Thursday, January 11

I'm all alone all the time, all the time

You know what I realized today? You're the only person I ever miss. I have friends, sure. Really good friends, who are really good people and mean a lot to me and my everyday life. It's just that, when I'm away from them (especially if I'm with you) I'm easily distracted from the fact that I'm living life without them. I could live a year with you and you alone and have no need whatsoever to see the other people in my life. I don't know if that's good, or healthy-- but it's the truth.

And it works both ways. I could be surrounded by everyone else I've ever met and I'd still miss you. I'd constantly note things in my mind that I want to tell you, things that I wish you could have seen or heard. Sometimes I even offer up to conversation, "He would have loved that." And people look at me with that pouty puppy look that says "I feel so very sorry for you and your difficulty."

But really? I wouldn't want it any other way. It makes those few minutes I get to spend with you absolutely worth it. I would trade a year of my life for ten minutes on your couch.
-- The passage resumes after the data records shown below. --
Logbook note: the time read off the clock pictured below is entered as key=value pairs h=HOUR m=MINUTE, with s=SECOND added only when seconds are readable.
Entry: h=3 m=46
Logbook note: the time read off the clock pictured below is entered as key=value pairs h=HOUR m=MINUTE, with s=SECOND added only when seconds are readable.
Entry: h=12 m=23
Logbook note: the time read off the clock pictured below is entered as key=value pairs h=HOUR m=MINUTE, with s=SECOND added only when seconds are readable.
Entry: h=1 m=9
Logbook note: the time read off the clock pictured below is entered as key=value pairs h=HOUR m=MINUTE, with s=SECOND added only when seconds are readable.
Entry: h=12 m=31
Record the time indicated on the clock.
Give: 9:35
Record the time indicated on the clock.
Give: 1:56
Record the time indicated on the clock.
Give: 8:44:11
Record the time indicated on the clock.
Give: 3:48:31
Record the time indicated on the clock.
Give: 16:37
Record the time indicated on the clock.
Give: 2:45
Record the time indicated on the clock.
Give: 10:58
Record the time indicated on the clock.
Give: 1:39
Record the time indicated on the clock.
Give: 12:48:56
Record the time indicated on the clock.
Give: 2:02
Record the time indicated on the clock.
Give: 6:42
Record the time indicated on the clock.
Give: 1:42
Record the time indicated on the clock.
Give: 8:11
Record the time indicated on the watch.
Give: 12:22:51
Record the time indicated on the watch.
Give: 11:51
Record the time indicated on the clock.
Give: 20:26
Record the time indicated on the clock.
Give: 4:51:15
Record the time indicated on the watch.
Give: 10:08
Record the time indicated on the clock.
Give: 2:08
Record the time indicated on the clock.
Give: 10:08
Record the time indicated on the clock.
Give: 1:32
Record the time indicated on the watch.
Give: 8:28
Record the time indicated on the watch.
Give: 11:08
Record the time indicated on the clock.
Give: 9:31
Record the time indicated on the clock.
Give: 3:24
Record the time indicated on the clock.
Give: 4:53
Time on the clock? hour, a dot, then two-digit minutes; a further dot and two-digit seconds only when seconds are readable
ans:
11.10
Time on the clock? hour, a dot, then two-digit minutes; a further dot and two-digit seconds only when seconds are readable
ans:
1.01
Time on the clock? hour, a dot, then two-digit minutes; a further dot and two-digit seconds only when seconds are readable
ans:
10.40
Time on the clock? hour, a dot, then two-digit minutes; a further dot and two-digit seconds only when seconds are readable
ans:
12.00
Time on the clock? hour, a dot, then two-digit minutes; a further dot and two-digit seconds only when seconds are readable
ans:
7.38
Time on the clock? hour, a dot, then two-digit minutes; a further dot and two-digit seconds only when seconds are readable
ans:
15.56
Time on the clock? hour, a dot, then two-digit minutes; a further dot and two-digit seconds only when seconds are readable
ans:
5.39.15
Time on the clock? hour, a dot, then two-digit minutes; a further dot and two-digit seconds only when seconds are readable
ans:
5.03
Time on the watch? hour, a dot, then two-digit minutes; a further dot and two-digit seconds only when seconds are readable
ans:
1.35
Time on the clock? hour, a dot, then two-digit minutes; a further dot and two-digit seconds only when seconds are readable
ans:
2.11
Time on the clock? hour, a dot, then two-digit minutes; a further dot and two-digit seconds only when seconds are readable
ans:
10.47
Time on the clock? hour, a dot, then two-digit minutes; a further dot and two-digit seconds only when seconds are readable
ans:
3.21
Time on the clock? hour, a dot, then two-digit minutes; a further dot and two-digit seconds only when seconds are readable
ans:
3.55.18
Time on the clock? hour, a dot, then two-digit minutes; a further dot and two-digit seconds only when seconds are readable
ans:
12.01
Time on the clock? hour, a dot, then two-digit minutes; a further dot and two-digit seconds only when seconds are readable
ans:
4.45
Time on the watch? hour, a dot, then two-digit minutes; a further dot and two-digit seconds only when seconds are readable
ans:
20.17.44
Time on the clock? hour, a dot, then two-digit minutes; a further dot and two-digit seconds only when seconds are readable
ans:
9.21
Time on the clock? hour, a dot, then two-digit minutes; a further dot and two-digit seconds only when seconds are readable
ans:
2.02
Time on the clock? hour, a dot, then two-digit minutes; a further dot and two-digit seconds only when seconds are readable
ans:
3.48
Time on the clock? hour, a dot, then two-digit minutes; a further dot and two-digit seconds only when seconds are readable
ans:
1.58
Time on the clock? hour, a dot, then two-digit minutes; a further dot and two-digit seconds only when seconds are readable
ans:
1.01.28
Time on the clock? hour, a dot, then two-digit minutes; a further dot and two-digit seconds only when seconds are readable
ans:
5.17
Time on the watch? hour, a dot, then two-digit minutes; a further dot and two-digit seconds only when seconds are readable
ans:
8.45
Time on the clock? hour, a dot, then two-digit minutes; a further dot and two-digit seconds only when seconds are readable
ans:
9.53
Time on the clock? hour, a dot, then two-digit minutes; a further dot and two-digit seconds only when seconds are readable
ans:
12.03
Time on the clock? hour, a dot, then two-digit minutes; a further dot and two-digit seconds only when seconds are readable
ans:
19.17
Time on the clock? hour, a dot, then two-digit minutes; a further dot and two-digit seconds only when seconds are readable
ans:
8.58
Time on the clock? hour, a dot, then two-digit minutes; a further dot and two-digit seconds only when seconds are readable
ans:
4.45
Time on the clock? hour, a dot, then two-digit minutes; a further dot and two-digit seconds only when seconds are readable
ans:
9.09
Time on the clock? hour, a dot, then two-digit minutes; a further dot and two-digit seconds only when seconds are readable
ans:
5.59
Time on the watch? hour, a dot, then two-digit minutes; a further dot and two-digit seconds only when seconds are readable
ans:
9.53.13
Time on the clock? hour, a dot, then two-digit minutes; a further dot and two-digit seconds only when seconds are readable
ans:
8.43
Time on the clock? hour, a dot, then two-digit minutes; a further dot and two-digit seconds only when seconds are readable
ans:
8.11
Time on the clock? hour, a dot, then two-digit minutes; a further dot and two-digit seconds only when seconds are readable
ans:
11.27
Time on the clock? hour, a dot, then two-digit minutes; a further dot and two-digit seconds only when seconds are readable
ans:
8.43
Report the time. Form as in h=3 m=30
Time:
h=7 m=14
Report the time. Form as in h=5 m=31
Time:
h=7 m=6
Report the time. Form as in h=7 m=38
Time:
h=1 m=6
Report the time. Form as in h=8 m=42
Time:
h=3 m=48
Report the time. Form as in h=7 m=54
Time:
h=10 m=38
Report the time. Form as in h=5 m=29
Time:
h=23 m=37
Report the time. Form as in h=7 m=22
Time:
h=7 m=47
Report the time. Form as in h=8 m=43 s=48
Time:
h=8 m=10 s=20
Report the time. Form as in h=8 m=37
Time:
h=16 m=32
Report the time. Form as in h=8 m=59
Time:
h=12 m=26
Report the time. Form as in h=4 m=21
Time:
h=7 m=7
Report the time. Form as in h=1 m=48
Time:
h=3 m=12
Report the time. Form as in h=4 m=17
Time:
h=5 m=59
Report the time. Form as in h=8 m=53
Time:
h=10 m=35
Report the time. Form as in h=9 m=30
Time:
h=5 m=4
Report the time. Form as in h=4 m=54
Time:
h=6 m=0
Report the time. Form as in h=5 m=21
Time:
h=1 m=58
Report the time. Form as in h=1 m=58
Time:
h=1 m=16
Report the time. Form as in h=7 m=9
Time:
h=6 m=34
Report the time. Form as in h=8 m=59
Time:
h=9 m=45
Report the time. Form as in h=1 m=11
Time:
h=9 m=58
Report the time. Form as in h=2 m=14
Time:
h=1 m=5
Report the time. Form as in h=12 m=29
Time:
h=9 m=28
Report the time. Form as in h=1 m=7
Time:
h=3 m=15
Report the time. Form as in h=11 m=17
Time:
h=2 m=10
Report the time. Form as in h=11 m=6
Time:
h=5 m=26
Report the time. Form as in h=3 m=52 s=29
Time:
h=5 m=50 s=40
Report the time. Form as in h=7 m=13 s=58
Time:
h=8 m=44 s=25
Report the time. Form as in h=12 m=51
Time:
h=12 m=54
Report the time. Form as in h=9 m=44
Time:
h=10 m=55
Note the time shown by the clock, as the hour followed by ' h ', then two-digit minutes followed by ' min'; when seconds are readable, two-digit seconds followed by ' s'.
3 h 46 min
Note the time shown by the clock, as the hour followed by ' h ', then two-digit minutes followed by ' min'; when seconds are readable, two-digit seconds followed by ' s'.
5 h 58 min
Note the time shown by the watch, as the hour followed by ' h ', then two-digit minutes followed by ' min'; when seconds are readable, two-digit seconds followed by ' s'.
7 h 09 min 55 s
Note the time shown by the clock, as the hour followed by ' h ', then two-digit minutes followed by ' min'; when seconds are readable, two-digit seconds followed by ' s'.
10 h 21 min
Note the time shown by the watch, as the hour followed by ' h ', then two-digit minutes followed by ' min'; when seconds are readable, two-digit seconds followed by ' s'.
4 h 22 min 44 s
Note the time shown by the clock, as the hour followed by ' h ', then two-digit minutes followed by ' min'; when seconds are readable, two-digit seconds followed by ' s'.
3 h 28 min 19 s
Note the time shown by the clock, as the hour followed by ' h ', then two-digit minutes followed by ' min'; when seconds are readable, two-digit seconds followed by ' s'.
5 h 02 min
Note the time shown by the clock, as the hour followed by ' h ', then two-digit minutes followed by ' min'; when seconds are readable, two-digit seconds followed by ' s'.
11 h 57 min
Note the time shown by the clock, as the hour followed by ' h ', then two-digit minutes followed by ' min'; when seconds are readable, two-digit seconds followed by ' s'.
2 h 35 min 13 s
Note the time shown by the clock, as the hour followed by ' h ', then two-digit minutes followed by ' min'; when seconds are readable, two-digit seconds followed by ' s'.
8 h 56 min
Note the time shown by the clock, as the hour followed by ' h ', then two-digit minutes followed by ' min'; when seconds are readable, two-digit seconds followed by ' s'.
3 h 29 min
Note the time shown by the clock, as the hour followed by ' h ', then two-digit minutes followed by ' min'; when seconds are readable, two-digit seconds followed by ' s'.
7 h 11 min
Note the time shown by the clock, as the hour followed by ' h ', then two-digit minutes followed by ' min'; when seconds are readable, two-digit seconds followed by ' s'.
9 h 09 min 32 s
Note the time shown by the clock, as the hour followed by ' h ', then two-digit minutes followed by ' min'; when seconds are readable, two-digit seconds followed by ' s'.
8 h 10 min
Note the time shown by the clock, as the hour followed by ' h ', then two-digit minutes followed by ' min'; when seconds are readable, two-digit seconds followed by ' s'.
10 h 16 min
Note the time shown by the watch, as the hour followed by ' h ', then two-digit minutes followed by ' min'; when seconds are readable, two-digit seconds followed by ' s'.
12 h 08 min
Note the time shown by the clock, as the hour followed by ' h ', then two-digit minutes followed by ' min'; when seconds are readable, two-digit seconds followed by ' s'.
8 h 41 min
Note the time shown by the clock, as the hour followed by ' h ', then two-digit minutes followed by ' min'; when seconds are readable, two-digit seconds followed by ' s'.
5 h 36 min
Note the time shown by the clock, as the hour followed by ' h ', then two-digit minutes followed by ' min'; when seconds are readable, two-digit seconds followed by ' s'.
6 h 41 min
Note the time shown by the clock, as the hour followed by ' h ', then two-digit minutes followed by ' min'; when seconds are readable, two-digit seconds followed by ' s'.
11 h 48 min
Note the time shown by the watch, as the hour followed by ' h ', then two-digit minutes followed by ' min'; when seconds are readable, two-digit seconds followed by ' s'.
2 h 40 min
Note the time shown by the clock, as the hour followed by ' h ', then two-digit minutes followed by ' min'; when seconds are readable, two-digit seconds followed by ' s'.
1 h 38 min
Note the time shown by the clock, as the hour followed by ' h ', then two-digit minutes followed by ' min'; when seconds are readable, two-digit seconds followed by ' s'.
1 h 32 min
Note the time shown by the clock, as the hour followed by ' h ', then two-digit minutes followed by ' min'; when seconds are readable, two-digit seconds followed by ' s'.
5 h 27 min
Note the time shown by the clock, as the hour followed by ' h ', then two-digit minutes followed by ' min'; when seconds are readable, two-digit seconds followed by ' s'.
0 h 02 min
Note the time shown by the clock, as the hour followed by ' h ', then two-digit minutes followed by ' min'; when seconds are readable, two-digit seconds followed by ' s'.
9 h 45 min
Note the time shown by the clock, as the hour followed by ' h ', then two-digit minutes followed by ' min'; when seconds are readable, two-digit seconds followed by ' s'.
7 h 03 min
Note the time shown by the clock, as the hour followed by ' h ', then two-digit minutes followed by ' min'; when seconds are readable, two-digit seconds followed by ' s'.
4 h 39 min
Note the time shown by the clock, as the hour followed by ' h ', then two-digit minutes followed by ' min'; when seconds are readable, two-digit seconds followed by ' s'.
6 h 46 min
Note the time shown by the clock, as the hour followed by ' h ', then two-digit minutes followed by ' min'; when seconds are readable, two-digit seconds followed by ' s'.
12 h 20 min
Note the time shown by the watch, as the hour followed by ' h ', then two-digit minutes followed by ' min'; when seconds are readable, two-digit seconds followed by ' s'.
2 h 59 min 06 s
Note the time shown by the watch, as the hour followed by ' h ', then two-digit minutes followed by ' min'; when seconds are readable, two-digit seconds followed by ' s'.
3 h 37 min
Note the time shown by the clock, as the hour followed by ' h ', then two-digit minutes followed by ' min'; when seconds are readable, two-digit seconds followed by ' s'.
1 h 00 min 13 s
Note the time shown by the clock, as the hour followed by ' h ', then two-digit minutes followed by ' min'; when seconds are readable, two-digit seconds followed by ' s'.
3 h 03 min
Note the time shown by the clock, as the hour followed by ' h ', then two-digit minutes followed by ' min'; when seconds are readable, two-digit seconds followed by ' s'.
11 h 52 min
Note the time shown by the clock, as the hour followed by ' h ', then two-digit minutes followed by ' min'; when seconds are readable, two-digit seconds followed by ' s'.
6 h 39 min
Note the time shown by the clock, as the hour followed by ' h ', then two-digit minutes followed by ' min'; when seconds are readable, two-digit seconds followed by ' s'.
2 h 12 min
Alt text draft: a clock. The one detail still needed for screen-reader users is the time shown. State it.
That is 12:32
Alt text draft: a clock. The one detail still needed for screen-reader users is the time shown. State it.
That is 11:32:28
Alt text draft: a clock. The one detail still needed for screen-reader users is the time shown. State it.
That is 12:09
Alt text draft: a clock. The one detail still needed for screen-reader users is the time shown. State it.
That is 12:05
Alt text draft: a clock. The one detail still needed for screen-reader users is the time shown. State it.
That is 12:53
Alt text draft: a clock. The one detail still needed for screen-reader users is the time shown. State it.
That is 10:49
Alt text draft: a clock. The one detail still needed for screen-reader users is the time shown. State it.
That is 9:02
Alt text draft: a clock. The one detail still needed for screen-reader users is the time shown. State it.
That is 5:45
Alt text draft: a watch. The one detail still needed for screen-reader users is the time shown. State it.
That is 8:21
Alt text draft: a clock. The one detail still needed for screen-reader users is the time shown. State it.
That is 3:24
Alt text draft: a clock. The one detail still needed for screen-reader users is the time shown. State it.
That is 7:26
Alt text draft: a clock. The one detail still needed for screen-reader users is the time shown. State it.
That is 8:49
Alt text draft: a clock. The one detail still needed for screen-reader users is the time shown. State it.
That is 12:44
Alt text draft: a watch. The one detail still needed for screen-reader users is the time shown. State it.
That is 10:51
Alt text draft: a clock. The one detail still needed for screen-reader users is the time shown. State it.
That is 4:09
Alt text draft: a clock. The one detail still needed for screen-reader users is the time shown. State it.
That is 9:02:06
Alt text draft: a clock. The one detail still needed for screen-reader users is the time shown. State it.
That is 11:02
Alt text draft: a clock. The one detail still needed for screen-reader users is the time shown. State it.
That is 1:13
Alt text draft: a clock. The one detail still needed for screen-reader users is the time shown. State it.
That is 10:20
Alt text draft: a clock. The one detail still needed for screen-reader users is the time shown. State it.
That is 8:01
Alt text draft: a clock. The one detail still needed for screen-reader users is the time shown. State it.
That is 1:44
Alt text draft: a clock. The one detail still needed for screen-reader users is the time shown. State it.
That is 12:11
The worst part of this is that I can love every gundamn inch of your body, and it isn't enough. It's never enough. I could love everything from the disheveled hair on your head to the funny little mole to the feet you relish holding three inches from my face-- and it isn't enough. It isn't even close. I have hair and moles and feet. I have habits and mannerisms and an overall presence that isn't something you can ignore. I know that. It tears me, but I know it. I almost accept it. I don't think I'll ever be able to fully accept it. You can't just pretend something that devastating doesn't exist.